Thoughts before reading "Time and Timepieces":
Quentin views time as a force that is actively working against him, thus causing tension. He cannot escape time since he constantly hears the ticking even when he rips off the hands of his watch. He tries to hide from time. When he passes a jeweler's window, he "looks away in time" (83). He is obsessed that time is able to control the meaning and importance of events in his life. His father has constantly told him that time will eventually make him forget anything bad in his life. He recalls that "Father said That's sad too people cannot do anything that dreadful they cannot do anything very dreadful at all they cannot even remember tomorrow what seemed dreadful today" (80).
Quentin wants to be able to show that time cannot control him by altering his perception of events in the past. Thus, he is pleased when he discovers evidence that time is "contradictory." When he goes into the watch shop and finds that the watches are all set to different times, he seems relieved to find that they are "contradicting one another" (85). Thus, time is not as powerful as it presents itself to be if it is contradictory. He does not want to forget about Caddy's loss of virginity since being upset by it establishes his sense of honor, thus he wants to stop time. He feels if he commits suicide, he can almost outwit time since now time cannot erase or ameliorate his feelings.
Both Benjy's and Quentin's thoughts all are connected back to Caddy and her loss of virginity. Benjy associates Caddy's promiscuous behavior with time stolen personally from him and given to someone else, ie. a lover. Quentin associates Caddy's loss of virginity with a loss of family honor and a loss of morals. Sequential time has no meaning for Benjy, and thus there is no distinction between events in the present or past. For Quentin, events in the past and present are also connected to Caddy (ie. the little girl he befriends probably reminds him of his desire as a child to care for and protect Caddy.) However, the progression of time is critical to Quentin because it threatens to alter his honor code by lessening his horror that Caddy was promiscuous.

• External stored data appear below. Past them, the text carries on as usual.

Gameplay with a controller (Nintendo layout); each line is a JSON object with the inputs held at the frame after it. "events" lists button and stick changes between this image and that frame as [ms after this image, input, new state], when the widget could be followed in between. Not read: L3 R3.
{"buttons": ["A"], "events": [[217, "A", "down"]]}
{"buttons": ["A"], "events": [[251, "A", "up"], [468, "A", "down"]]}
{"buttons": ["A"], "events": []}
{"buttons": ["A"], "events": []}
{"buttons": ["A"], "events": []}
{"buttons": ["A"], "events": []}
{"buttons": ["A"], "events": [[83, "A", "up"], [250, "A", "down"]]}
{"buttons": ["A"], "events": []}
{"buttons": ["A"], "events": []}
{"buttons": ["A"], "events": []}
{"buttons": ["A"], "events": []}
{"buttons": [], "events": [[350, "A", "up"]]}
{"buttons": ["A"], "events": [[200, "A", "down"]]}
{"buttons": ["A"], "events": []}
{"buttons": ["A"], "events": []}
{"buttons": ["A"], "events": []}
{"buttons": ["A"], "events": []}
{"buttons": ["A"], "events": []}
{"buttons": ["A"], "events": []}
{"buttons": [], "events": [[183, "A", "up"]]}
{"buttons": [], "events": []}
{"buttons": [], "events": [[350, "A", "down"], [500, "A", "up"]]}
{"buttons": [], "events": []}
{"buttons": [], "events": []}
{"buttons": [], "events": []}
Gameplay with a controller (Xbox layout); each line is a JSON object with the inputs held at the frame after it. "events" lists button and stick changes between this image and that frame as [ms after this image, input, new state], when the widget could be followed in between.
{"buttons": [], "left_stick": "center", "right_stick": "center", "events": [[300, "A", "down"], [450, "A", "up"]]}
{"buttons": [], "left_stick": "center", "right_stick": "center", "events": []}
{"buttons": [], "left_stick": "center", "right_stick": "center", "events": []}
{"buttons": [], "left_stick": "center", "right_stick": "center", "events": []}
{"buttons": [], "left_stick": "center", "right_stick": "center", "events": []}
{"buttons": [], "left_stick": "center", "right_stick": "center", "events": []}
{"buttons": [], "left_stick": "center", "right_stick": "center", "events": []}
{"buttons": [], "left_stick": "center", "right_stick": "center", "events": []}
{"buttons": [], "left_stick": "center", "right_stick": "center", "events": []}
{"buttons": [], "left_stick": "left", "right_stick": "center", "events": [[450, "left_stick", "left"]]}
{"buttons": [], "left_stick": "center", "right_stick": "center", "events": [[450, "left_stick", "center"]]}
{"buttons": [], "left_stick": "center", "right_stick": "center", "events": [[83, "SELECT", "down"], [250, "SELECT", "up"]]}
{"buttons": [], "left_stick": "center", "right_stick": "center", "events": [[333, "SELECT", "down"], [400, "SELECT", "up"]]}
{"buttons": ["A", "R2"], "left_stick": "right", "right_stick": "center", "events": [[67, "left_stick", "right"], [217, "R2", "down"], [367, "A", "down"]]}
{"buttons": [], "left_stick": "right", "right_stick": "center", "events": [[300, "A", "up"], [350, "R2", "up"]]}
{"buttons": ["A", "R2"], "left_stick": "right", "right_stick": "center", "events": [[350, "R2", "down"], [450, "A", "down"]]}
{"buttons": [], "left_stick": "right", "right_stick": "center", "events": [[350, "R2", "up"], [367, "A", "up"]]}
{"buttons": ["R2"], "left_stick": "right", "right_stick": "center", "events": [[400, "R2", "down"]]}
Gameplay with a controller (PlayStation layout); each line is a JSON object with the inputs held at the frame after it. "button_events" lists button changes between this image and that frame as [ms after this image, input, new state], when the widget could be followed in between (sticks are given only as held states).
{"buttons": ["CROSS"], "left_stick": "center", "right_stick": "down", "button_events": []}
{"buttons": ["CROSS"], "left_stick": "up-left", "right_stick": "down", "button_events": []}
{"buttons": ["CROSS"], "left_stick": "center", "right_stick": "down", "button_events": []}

The main thing we "learn" about from Quentin is that is father has no honor code or sense of values. He feels that life is a series of absurd events. Quentin is affected by his father's views. He constantly says, "Father says..." Quentin wants to believe in some sense of order and sense of right and wrong, but his father has always taught him that a sense of honor is meaningless and that life is absurd and one of "folly and despair." Throughout the section, Quentin repeats his father's motto, "Reducto absurdum of all human experience" (90).
After reading "Time and Timepieces":
One of the main points is that Quentin wants nothing to do with clocks and timepieces since they measure time and this specifically "involves" him in the events of the world and forces him into these events and thus face them. Specifically, "It is precisely such involvements, brought on, for example, by the coming marriage of his sister, that Quentin wishes to escape." This thesis opposes my previous thoughts that by escaping time, he will not allow time to take away the pain he feels about Caddy's loss of virginity. Instead, by breaking his watch, he is allowed to escape his involvement in the world. In fact, committing suicide stops time and thus in reality makes him ultimately forget everything.